NUSF should support fiber, ongoing expenses and cybersecurity costs, said Nebraska Rural Independent Companies (RIC). The rural telco group supported adding goals for broadband affordability and sustainability. Changing the NUSF contribution method to a connections-based mechanism in 2019 stabilized surcharge collections, RIC noted.
CTIA urged the state commission to phase out support for legacy copper networks and avoid duplicating federal funding. NUSF should fund all broadband technologies, the wireless group said. For the broadest possible contribution base, the legislature should fund NUSF with general revenue rather than a monthly surcharge on telecom bills, added CTIA.

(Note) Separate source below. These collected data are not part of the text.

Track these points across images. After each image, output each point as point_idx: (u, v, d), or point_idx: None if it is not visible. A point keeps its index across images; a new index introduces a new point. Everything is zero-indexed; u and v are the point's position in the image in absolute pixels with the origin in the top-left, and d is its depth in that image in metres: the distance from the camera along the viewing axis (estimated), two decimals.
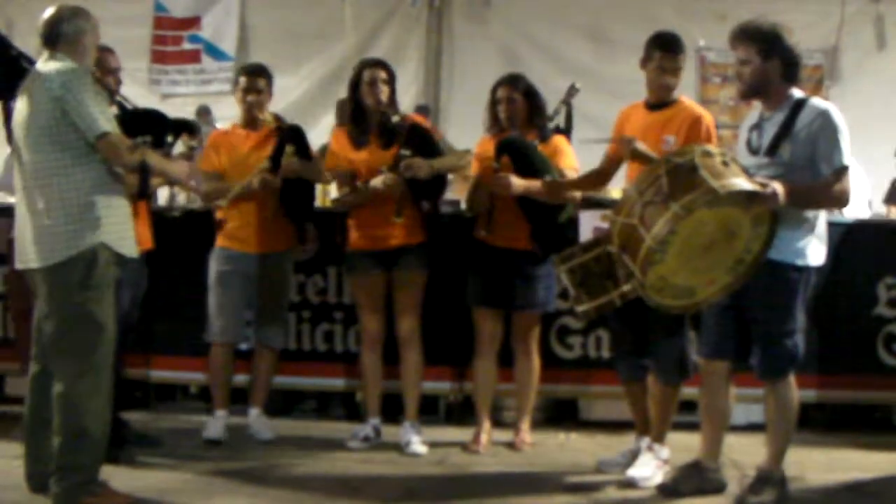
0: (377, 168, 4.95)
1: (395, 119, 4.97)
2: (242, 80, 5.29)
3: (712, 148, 4.01)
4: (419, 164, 4.89)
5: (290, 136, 5.21)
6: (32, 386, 4.16)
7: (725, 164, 3.88)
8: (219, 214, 5.25)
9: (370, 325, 5.17)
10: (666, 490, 4.36)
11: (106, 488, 4.10)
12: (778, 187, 3.83)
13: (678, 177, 3.83)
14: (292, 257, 5.36)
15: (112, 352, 4.11)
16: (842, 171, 3.99)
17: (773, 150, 4.06)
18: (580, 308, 4.36)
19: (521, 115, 4.98)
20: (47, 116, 3.92)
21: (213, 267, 5.24)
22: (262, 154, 5.15)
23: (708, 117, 4.58)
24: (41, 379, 4.13)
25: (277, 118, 5.42)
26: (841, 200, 4.06)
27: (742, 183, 3.81)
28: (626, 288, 4.03)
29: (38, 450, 4.10)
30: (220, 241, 5.26)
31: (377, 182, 4.91)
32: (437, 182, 5.07)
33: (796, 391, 4.20)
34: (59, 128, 3.92)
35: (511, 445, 5.13)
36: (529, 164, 4.85)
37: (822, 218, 4.14)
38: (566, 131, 5.27)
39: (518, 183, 4.78)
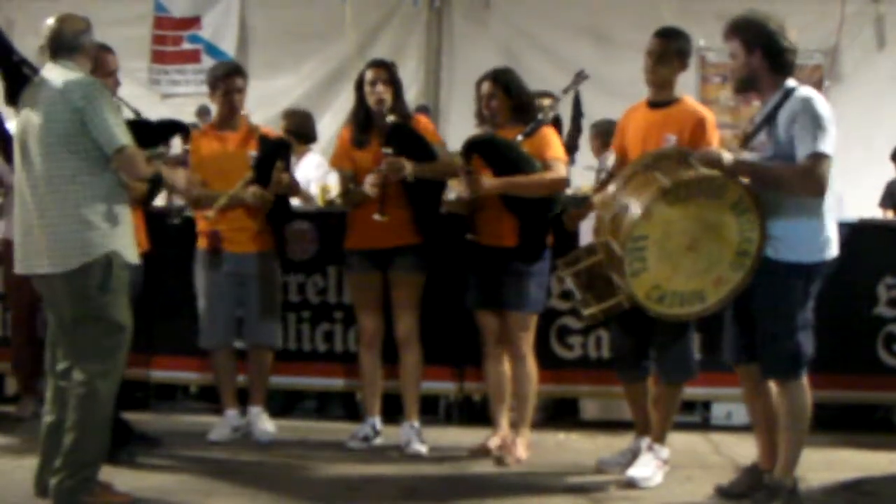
0: (374, 168, 4.95)
1: (388, 119, 4.95)
2: (225, 82, 5.24)
3: (670, 149, 4.06)
4: (399, 165, 4.85)
5: (281, 151, 5.22)
6: (53, 393, 4.18)
7: (683, 161, 3.91)
8: (201, 226, 5.24)
9: (367, 324, 5.16)
10: (723, 493, 4.28)
11: (106, 488, 4.12)
12: (725, 154, 3.82)
13: (635, 184, 3.87)
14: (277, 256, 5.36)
15: (128, 349, 4.16)
16: (815, 157, 3.84)
17: (751, 137, 4.03)
18: (587, 311, 4.36)
19: (503, 111, 4.90)
20: (66, 126, 3.95)
21: (200, 271, 5.25)
22: (244, 153, 5.15)
23: (710, 117, 4.56)
24: (60, 384, 4.15)
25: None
26: (810, 187, 3.88)
27: (692, 173, 3.83)
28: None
29: (54, 456, 4.10)
30: (202, 244, 5.24)
31: (366, 188, 4.91)
32: (430, 185, 5.02)
33: (809, 397, 4.08)
34: (78, 137, 3.96)
35: None
36: (504, 161, 4.77)
37: (823, 213, 4.01)
38: (575, 120, 5.15)
39: (490, 183, 4.73)
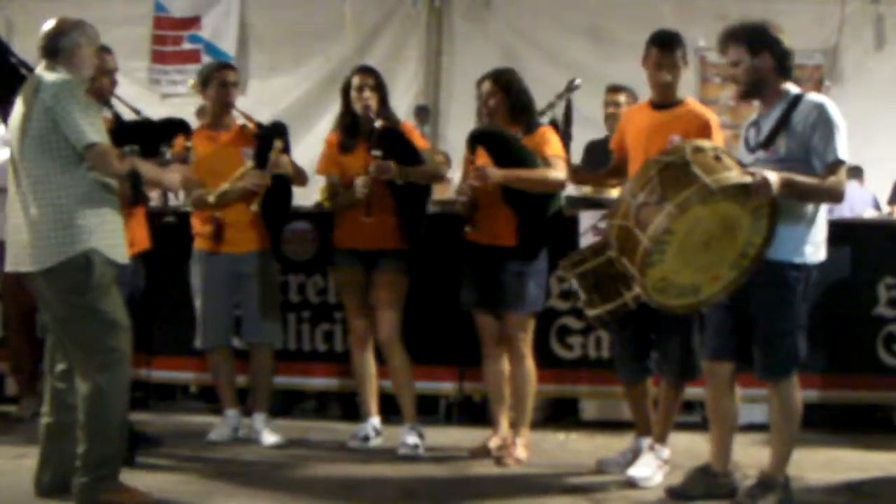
0: (362, 174, 4.95)
1: (377, 123, 4.97)
2: (218, 74, 5.26)
3: (703, 143, 3.98)
4: (386, 167, 4.88)
5: (277, 131, 5.22)
6: (51, 395, 4.20)
7: (717, 158, 3.86)
8: (197, 226, 5.23)
9: (356, 323, 5.17)
10: (674, 494, 4.30)
11: (126, 486, 4.13)
12: (770, 175, 3.78)
13: (670, 175, 3.81)
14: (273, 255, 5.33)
15: (130, 346, 4.15)
16: (835, 165, 3.92)
17: (768, 144, 4.02)
18: (592, 312, 4.33)
19: (501, 111, 4.87)
20: (40, 125, 3.98)
21: (196, 272, 5.24)
22: (237, 151, 5.16)
23: (715, 119, 4.56)
24: (57, 385, 4.17)
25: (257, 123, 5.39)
26: (834, 195, 3.97)
27: (734, 177, 3.79)
28: (638, 290, 4.00)
29: (53, 457, 4.12)
30: (198, 244, 5.24)
31: (356, 190, 4.92)
32: (417, 189, 5.03)
33: (800, 393, 4.14)
34: (51, 136, 3.97)
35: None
36: (508, 153, 4.75)
37: (821, 215, 4.08)
38: (565, 128, 5.16)
39: (496, 173, 4.69)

Pennsylvania is also weighing broad USF changes. Comments are due Feb. 9, with replies due March 11, on the Pennsylvania Public Utility Commission’s advance notice of proposed rulemaking (docket L-2023-3040646), a PUC spokesperson said Monday. The advance notice, adopted Aug. 24, appeared in the Nov. 11 issue of the Pennsylvania Bulletin. The commission plans to consider contribution and distribution issues, and how to update the program to account for technology changes, Chairman Stephen DeFrank said in an interview last week (see 2311140035).
Arizona Corporation Commission staff recommended increasing state USF charges Monday. Comments are due Nov. 30 and commissioners may decide at their Dec. 5 meeting, said a staff memo (docket RT-00000H-97-0137). For basic local exchange and wireless service providers that interconnect with the public switched network, staff recommended increasing the monthly surcharge to 3 cents per access line, up from 2 cents, and to 31 cents per interconnecting trunk line, up from 20 cents. For intrastate toll service providers, Arizona commission staff recommended increasing the monthly surcharge to 57.4% of revenue, up from 34.1%. The proposed increase is due to fewer reported access lines and interconnecting trunk lines, a decrease in intrastate revenue and the commission not increasing rates in 2023, staff said. Frontier Communications is the only company receiving Arizona USF high-cost support, staff noted.